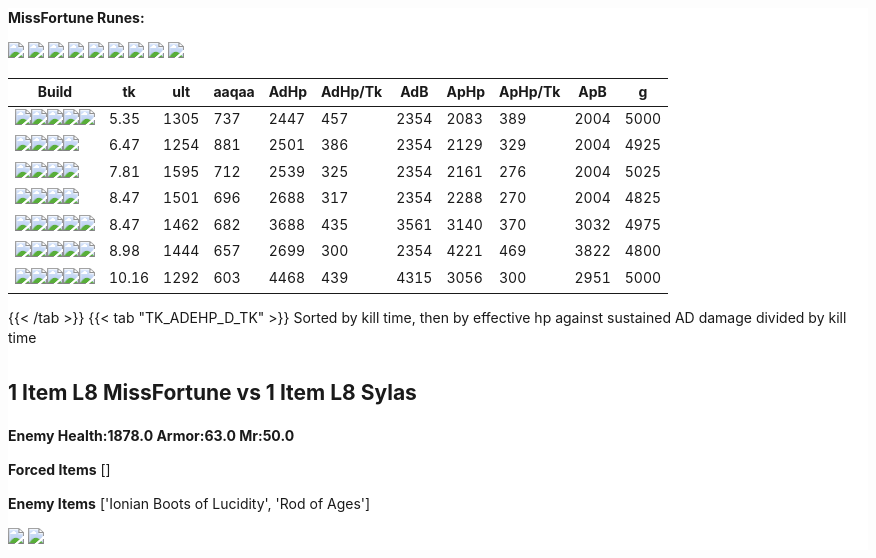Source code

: **MissFortune Runes:**


![](/Styles/Sorcery/ArcaneComet/ArcaneComet.png)
![](/Styles/Sorcery/ManaflowBand/ManaflowBand.png)
![](/Styles/Sorcery/AbsoluteFocus/AbsoluteFocus.png)
![](/Styles/Sorcery/GatheringStorm/GatheringStorm.png)
![](/Styles/Precision/LegendAlacrity/LegendAlacrity.png)
![](/Styles/Precision/CutDown/CutDown.png)
![](/StatMods/StatModsAdaptiveForceIcon.png)
![](/StatMods/StatModsAdaptiveForceIcon.png)
![](/StatMods/StatModsArmorIcon.png)





 Build |tk|ult|aaqaa|AdHp|AdHp/Tk|AdB|ApHp|ApHp/Tk|ApB|g
-|-|-|-|-|-|-|-|-|-|-
![](/item/6672.png)![](/item/1001.png)![](/item/1053.png)![](/item/1055.png)![](/item/1036.png)|5.35|1305|737|2447|457|2354|2083|389|2004|5000
![](/item/3153.png)![](/item/1001.png)![](/item/1055.png)![](/item/1037.png)|6.47|1254|881|2501|386|2354|2129|329|2004|4925
![](/item/3074.png)![](/item/1001.png)![](/item/1055.png)![](/item/1037.png)|7.81|1595|712|2539|325|2354|2161|276|2004|5025
![](/item/3072.png)![](/item/1001.png)![](/item/1055.png)![](/item/1037.png)|8.47|1501|696|2688|317|2354|2288|270|2004|4825
![](/item/6673.png)![](/item/1001.png)![](/item/1055.png)![](/item/1037.png)![](/item/1036.png)|8.47|1462|682|3688|435|3561|3140|370|3032|4975
![](/item/3156.png)![](/item/1001.png)![](/item/1053.png)![](/item/1055.png)![](/item/1036.png)|8.98|1444|657|2699|300|2354|4221|469|3822|4800
![](/item/3026.png)![](/item/1001.png)![](/item/1053.png)![](/item/1055.png)![](/item/1036.png)|10.16|1292|603|4468|439|4315|3056|300|2951|5000
{{< /tab >}}
{{< tab "TK_ADEHP_D_TK" >}}
Sorted by kill time, then by effective hp against sustained AD damage divided by kill time
## 1 Item L8 MissFortune vs 1 Item L8 Sylas

**Enemy Health:1878.0 Armor:63.0 Mr:50.0**


**Forced Items** []








**Enemy Items** ['Ionian Boots of Lucidity', 'Rod of Ages']





![](/item/3158.png)
![](/item/6657.png)
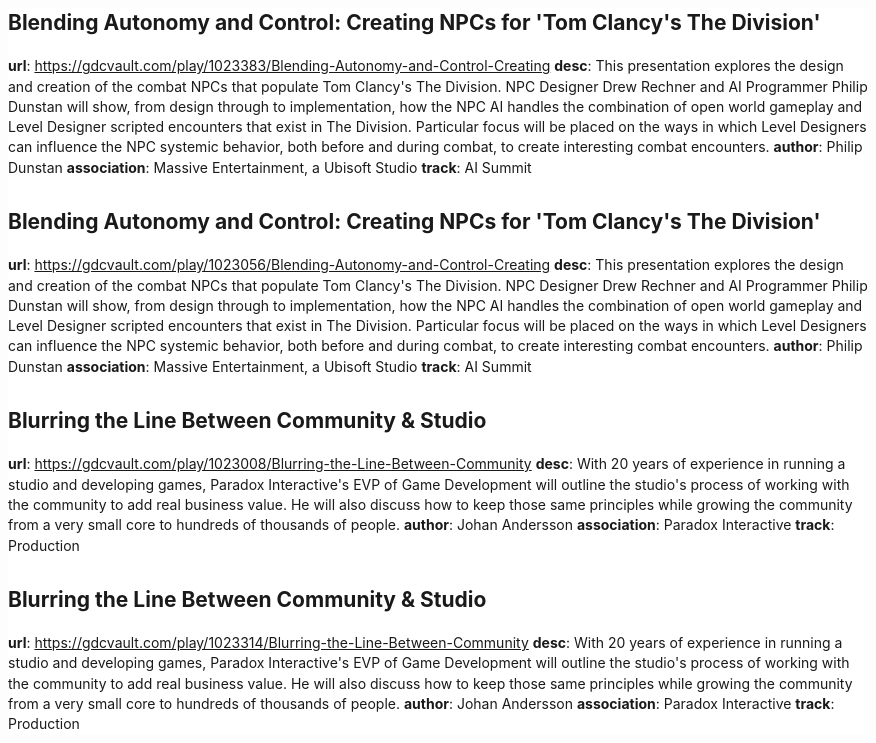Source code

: ## Blending Autonomy and Control: Creating NPCs for 'Tom Clancy's The Division'

**url**: https://gdcvault.com/play/1023383/Blending-Autonomy-and-Control-Creating
**desc**: This presentation explores the design and creation of the combat NPCs that populate Tom Clancy's The Division. NPC Designer Drew Rechner and AI Programmer Philip Dunstan will show, from design through to implementation, how the NPC AI handles the combination of open world gameplay and Level Designer scripted encounters that exist in The Division. Particular focus will be placed on the ways in which Level Designers can influence the NPC systemic behavior, both before and during combat, to create interesting combat encounters.
**author**: Philip Dunstan
**association**: Massive Entertainment, a Ubisoft Studio
**track**: AI Summit

## Blending Autonomy and Control: Creating NPCs for 'Tom Clancy's The Division'

**url**: https://gdcvault.com/play/1023056/Blending-Autonomy-and-Control-Creating
**desc**: This presentation explores the design and creation of the combat NPCs that populate Tom Clancy's The Division. NPC Designer Drew Rechner and AI Programmer Philip Dunstan will show, from design through to implementation, how the NPC AI handles the combination of open world gameplay and Level Designer scripted encounters that exist in The Division. Particular focus will be placed on the ways in which Level Designers can influence the NPC systemic behavior, both before and during combat, to create interesting combat encounters.
**author**: Philip Dunstan
**association**: Massive Entertainment, a Ubisoft Studio
**track**: AI Summit

## Blurring the Line Between Community & Studio

**url**: https://gdcvault.com/play/1023008/Blurring-the-Line-Between-Community
**desc**: With 20 years of experience in running a studio and developing games, Paradox Interactive's EVP of Game Development will outline the studio's process of working with the community to add real business value. He will also discuss how to keep those same principles while growing the community from a very small core to hundreds of thousands of people.
**author**: Johan Andersson
**association**: Paradox Interactive
**track**: Production

## Blurring the Line Between Community & Studio

**url**: https://gdcvault.com/play/1023314/Blurring-the-Line-Between-Community
**desc**: With 20 years of experience in running a studio and developing games, Paradox Interactive's EVP of Game Development will outline the studio's process of working with the community to add real business value. He will also discuss how to keep those same principles while growing the community from a very small core to hundreds of thousands of people.
**author**: Johan Andersson
**association**: Paradox Interactive
**track**: Production
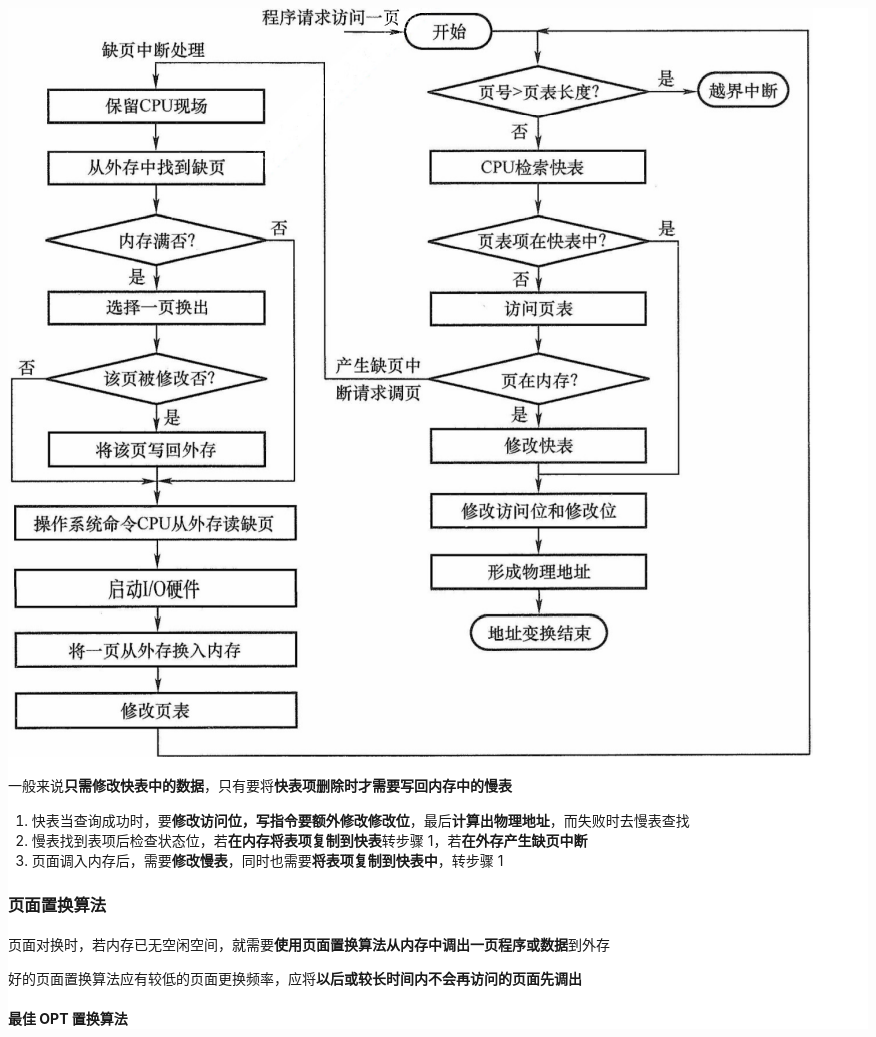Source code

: ![image-20211113205529519](/408noteImg/images/image-20211113205529519.png)

一般来说**只需修改快表中的数据**，只有要将**快表项删除时才需要写回内存中的慢表**

1. 快表当查询成功时，要**修改访问位，写指令要额外修改修改位**，最后**计算出物理地址**，而失败时去慢表查找
2. 慢表找到表项后检查状态位，若**在内存将表项复制到快表**转步骤 1，若**在外存产生缺页中断**
3. 页面调入内存后，需要**修改慢表**，同时也需要**将表项复制到快表中**，转步骤 1

### 页面置换算法

页面对换时，若内存已无空闲空间，就需要**使用页面置换算法从内存中调出一页程序或数据**到外存

好的页面置换算法应有较低的页面更换频率，应将**以后或较长时间内不会再访问的页面先调出**

#### 最佳 OPT 置换算法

◇ ◇ ◇ ◇

_EXERCISE INSTRUCTIONS_. Convert every line of the listing above into a JSON list of strings, one string per line, with blank lines omitted and the pictures left out.

_OUTPUT_.
[
  "Source code",
  ": **MissFortune Runes:**",
  "![](/Styles/Sorcery/ArcaneComet/ArcaneComet.png)",
  "![](/Styles/Sorcery/ManaflowBand/ManaflowBand.png)",
  "![](/Styles/Sorcery/AbsoluteFocus/AbsoluteFocus.png)",
  "![](/Styles/Sorcery/GatheringStorm/GatheringStorm.png)",
  "![](/Styles/Precision/LegendAlacrity/LegendAlacrity.png)",
  "![](/Styles/Precision/CutDown/CutDown.png)",
  "![](/StatMods/StatModsAdaptiveForceIcon.png)",
  "![](/StatMods/StatModsAdaptiveForceIcon.png)",
  "![](/StatMods/StatModsArmorIcon.png)",
  " Build |tk|ult|aaqaa|AdHp|AdHp/Tk|AdB|ApHp|ApHp/Tk|ApB|g",
  "-|-|-|-|-|-|-|-|-|-|-",
  "![](/item/6672.png)![](/item/1001.png)![](/item/1053.png)![](/item/1055.png)![](/item/1036.png)|5.35|1305|737|2447|457|2354|2083|389|2004|5000",
  "![](/item/3153.png)![](/item/1001.png)![](/item/1055.png)![](/item/1037.png)|6.47|1254|881|2501|386|2354|2129|329|2004|4925",
  "![](/item/3074.png)![](/item/1001.png)![](/item/1055.png)![](/item/1037.png)|7.81|1595|712|2539|325|2354|2161|276|2004|5025",
  "![](/item/3072.png)![](/item/1001.png)![](/item/1055.png)![](/item/1037.png)|8.47|1501|696|2688|317|2354|2288|270|2004|4825",
  "![](/item/6673.png)![](/item/1001.png)![](/item/1055.png)![](/item/1037.png)![](/item/1036.png)|8.47|1462|682|3688|435|3561|3140|370|3032|4975",
  "![](/item/3156.png)![](/item/1001.png)![](/item/1053.png)![](/item/1055.png)![](/item/1036.png)|8.98|1444|657|2699|300|2354|4221|469|3822|4800",
  "![](/item/3026.png)![](/item/1001.png)![](/item/1053.png)![](/item/1055.png)![](/item/1036.png)|10.16|1292|603|4468|439|4315|3056|300|2951|5000",
  "{{< /tab >}}",
  "{{< tab \"TK_ADEHP_D_TK\" >}}",
  "Sorted by kill time, then by effective hp against sustained AD damage divided by kill time",
  "## 1 Item L8 MissFortune vs 1 Item L8 Sylas",
  "**Enemy Health:1878.0 Armor:63.0 Mr:50.0**",
  "**Forced Items** []",
  "**Enemy Items** ['Ionian Boots of Lucidity', 'Rod of Ages']",
  "![](/item/3158.png)",
  "![](/item/6657.png)",
  "Source code",
  ": ## Blending Autonomy and Control: Creating NPCs for 'Tom Clancy's The Division'",
  "**url**: https://gdcvault.com/play/1023383/Blending-Autonomy-and-Control-Creating",
  "**desc**: This presentation explores the design and creation of the combat NPCs that populate Tom Clancy's The Division. NPC Designer Drew Rechner and AI Programmer Philip Dunstan will show, from design through to implementation, how the NPC AI handles the combination of open world gameplay and Level Designer scripted encounters that exist in The Division. Particular focus will be placed on the ways in which Level Designers can influence the NPC systemic behavior, both before and during combat, to create interesting combat encounters.",
  "**author**: Philip Dunstan",
  "**association**: Massive Entertainment, a Ubisoft Studio",
  "**track**: AI Summit",
  "## Blending Autonomy and Control: Creating NPCs for 'Tom Clancy's The Division'",
  "**url**: https://gdcvault.com/play/1023056/Blending-Autonomy-and-Control-Creating",
  "**desc**: This presentation explores the design and creation of the combat NPCs that populate Tom Clancy's The Division. NPC Designer Drew Rechner and AI Programmer Philip Dunstan will show, from design through to implementation, how the NPC AI handles the combination of open world gameplay and Level Designer scripted encounters that exist in The Division. Particular focus will be placed on the ways in which Level Designers can influence the NPC systemic behavior, both before and during combat, to create interesting combat encounters.",
  "**author**: Philip Dunstan",
  "**association**: Massive Entertainment, a Ubisoft Studio",
  "**track**: AI Summit",
  "## Blurring the Line Between Community & Studio",
  "**url**: https://gdcvault.com/play/1023008/Blurring-the-Line-Between-Community",
  "**desc**: With 20 years of experience in running a studio and developing games, Paradox Interactive's EVP of Game Development will outline the studio's process of working with the community to add real business value. He will also discuss how to keep those same principles while growing the community from a very small core to hundreds of thousands of people.",
  "**author**: Johan Andersson",
  "**association**: Paradox Interactive",
  "**track**: Production",
  "## Blurring the Line Between Community & Studio",
  "**url**: https://gdcvault.com/play/1023314/Blurring-the-Line-Between-Community",
  "**desc**: With 20 years of experience in running a studio and developing games, Paradox Interactive's EVP of Game Development will outline the studio's process of working with the community to add real business value. He will also discuss how to keep those same principles while growing the community from a very small core to hundreds of thousands of people.",
  "**author**: Johan Andersson",
  "**association**: Paradox Interactive",
  "**track**: Production",
  "Source code",
  ": ![image-20211113205529519](/408noteImg/images/image-20211113205529519.png)",
  "一般来说**只需修改快表中的数据**，只有要将**快表项删除时才需要写回内存中的慢表**",
  "1. 快表当查询成功时，要**修改访问位，写指令要额外修改修改位**，最后**计算出物理地址**，而失败时去慢表查找",
  "2. 慢表找到表项后检查状态位，若**在内存将表项复制到快表**转步骤 1，若**在外存产生缺页中断**",
  "3. 页面调入内存后，需要**修改慢表**，同时也需要**将表项复制到快表中**，转步骤 1",
  "### 页面置换算法",
  "页面对换时，若内存已无空闲空间，就需要**使用页面置换算法从内存中调出一页程序或数据**到外存",
  "好的页面置换算法应有较低的页面更换频率，应将**以后或较长时间内不会再访问的页面先调出**",
  "#### 最佳 OPT 置换算法"
]